A depressão econômica acaba não se delimitando ao mercado financeiro. Na crise, o estancamento violento de crédito no mercado cria inadimplentes de modo exponencial. Financiadores não tem mais confiança para subsidiar novas dívidas, enquanto tomadores tentam desesperadamente liquidar seus ativos, numa tentativa de ganharem fôlego. Vendas em massa de ativos (aumento de oferta) sem compradores que acreditem no seu valor (diminuição da demanda) leva a uma queda descontrolada nos preços; prejuízo generalizado.

Muitos agentes econômicos passam a perder seus empregos e se veem sem saída para quitar suas dívidas, gerando agitações sociais.
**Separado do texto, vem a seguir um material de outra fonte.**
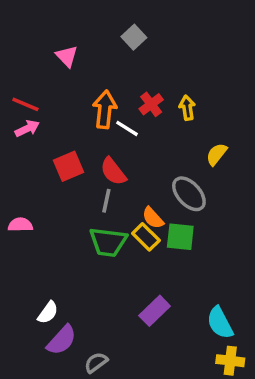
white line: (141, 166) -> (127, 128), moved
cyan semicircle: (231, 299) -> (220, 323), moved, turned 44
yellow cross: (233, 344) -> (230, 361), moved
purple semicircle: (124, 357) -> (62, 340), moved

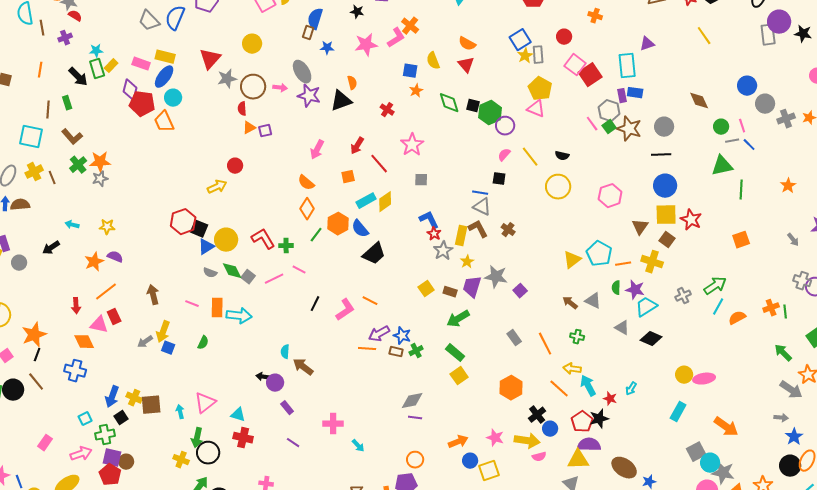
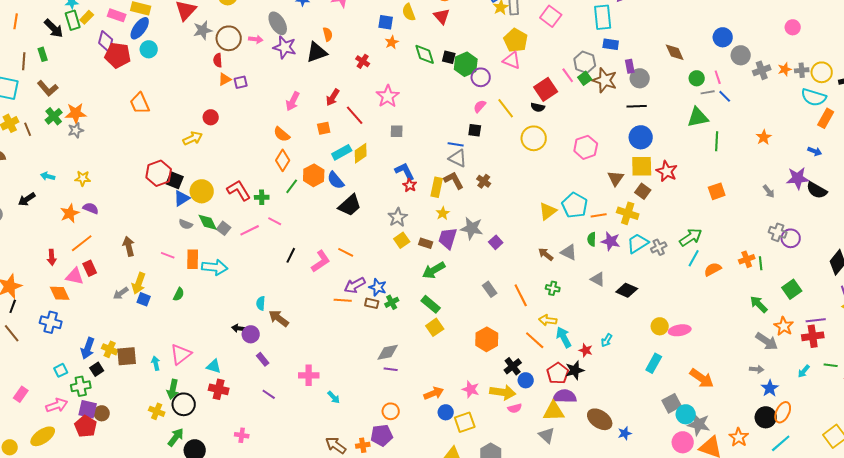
red square: (590, 75) -> (546, 89), moved
purple rectangle: (622, 96) -> (630, 66), moved
orange trapezoid: (164, 122) -> (140, 103), moved
gray star: (443, 251) -> (398, 217), moved
cyan trapezoid: (646, 307) -> (638, 243), moved

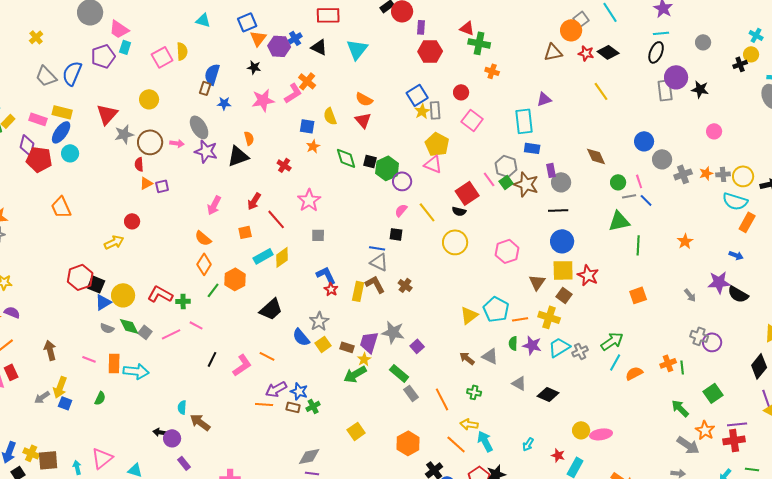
blue semicircle: (336, 180) -> (301, 337), moved
red L-shape: (239, 190) -> (160, 294), turned -30
yellow star: (443, 213) -> (364, 359), moved
green rectangle: (431, 304) -> (399, 373), moved
red star: (586, 350) -> (558, 455), moved

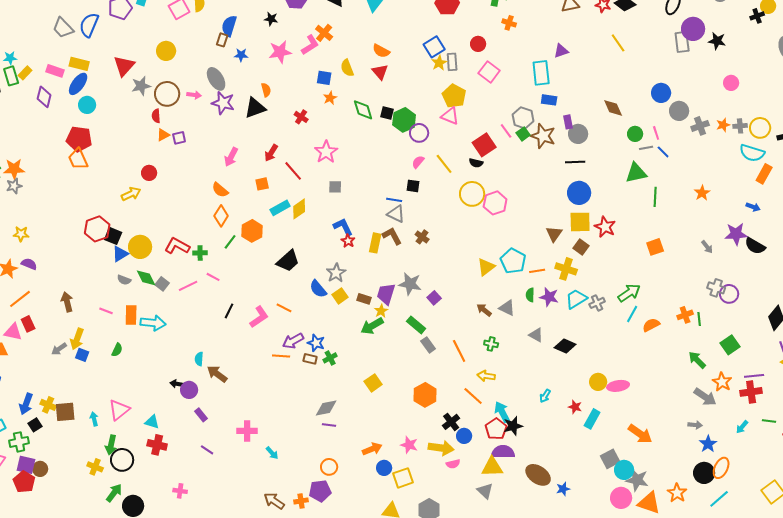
red pentagon: (39, 159) -> (79, 139), moved
pink hexagon: (507, 251) -> (495, 203), moved
cyan arrow: (485, 441) -> (502, 412), moved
Tais contextos são os mais propensos para redesenhamento de políticas e governos, uma vez que a instabilidade econômica gera insatisfação popular e anseio por soluções imediatas. O desmantelo na oferta de crédito em 1929 foi um dos fatores que auxiliou a ascensão do partido nazista e o desenvolvimento da guerra mais sangrenta da história da humanidade. Em 2010, a Grécia recebeu empréstimos do FMI, visando desafogar suas contas pós crise de 2008. Os pacotes de austeridade foram severos, levando o país a penetrar ainda mais na instabilidade política. 

Pode-se inferir que a economia está, em sua maior parte, ligada ao controle de crédito; desde as reações de instituições financeiras, políticas monetárias e comportamentos dos agentes econômicos. O desenvolvimento de modelos financeiros que permitiram tomada de crédito favoreceu a geração de serviços e produtos, que muito dificilmente existiriam sem financiamentos. Grande parte do desenvolvimento sistêmico deve-se à criação de crédito. Todavia, o descontrole de crédito tem efeitos igualmente catastróficos. Os acordos de Basileia I e II, instaurados pré 2008, demonstram uma tentativa de controlar a expansão imoderada de crédito, todavia, não foram devidamente seguidos ou possuíam muitas brechas em suas ordens. Será que a normatização e fiscalização serão capazes de estancar os sangramentos que o crédito venha a causar na economia futuramente? 

 

FONTES:

DALIO, Ray. How the Economic Machine Works. Youtube, 17 mar. 2017. Disponível em <https://www.youtube.com/watch?v=PHe0bXAIuk0&ab_channel=PrinciplesbyRayDalio>. Acesso em: 06 set. 20.

BRESSER-PEREIRA, Luiz CarLos et al. A crise financeira de 2008. Brazilian Journal of Political Economy, v. 29, n. 1, p. 133-149, 2009.

ROUBINI, Nouriel. MIHIM, Stephen. A economia das crises: um curso relâmpago sobre o futuro do sistema financeiro internacional. 2010.